Image credit: ISRO
India is on the precipice of it’s most ambitious lunar mission yet. On July 14th, the Chandrayaan-2 Lunar exploration mission will commence, lifting off from Satish Dhawan Space Center in Sriharikota, India. The India Space Research Organisation (ISRO), in collaboration with Russia’s Roscosms, has designed and built a triple threat; A Lunar orbiter, lander, and rover all in one.
The Satellite Launch Vehicle Mk.3, arrived at the launch pad earlier this morning. The launch is scheduled for 2121 GMT (5:21 p.m. EDT).
ISRO’s plan is to first orbit the moon before detaching its lander, and soft landing on the moon in the high planes near the southern lunar pole.
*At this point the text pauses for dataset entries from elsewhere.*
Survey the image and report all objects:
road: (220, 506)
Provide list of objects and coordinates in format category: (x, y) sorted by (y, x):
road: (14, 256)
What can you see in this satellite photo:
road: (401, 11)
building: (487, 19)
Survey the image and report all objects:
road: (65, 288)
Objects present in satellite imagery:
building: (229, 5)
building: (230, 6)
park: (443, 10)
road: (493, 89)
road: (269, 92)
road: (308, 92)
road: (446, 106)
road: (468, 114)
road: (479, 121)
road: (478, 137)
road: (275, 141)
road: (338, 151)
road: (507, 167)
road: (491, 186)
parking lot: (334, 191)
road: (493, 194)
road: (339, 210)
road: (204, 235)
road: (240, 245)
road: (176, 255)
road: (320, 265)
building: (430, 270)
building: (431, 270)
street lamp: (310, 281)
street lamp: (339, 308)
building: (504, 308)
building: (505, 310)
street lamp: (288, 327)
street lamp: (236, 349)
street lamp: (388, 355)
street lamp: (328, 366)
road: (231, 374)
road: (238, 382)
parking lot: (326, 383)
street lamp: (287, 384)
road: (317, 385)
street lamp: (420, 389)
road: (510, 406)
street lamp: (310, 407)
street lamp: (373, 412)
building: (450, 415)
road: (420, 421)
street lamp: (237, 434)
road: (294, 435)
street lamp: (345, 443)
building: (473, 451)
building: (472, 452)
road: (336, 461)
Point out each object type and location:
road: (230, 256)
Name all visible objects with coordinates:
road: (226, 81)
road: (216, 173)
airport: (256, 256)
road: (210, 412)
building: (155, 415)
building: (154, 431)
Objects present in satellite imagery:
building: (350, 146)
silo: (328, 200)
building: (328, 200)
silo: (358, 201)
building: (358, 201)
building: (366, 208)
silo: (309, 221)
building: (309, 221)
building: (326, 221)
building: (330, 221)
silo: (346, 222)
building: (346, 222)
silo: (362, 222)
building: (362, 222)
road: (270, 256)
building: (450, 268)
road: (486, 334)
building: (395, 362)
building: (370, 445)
If successful in their mission, India will be the 4th country to soft land on the moon. The qualifier “soft land” is necessary considering one country already this year has “hard landed” on the surface, resulting in mission failures.
Image Credit: ISRO
Once landed, Chandrayaan-2’s lander will deploy the tiny Pragyan rover, which will use onboard scientific equipment to measure data from the surface. Data will relay from the rover to the lander, up to the orbiter, and back to earth. The ISRO expects the lunar lander and rover to function for one lunar day (14 earth days). Chandrayaan-2’s lunar orbiter is expected to continue its mission for one year. India will be only the second country to land near the southern pole, following China’s Chang’e 4 which landed earlier this year.
Image Credit: ISRO
The location for the landers landing site was specifically chosen by Chandrayaan-1, a lunar orbiter launched in 2008. Chandrayaan-1 used a Moon Impact Probe launched into the south pole to determine a landing zone for it’s cousin Chandrayaan-2. With it’s impact, India was the fourth country to plant its flag on the lunar surface, albeit a little fast. Let’s hope for a softer landing for Chandrayaan-2.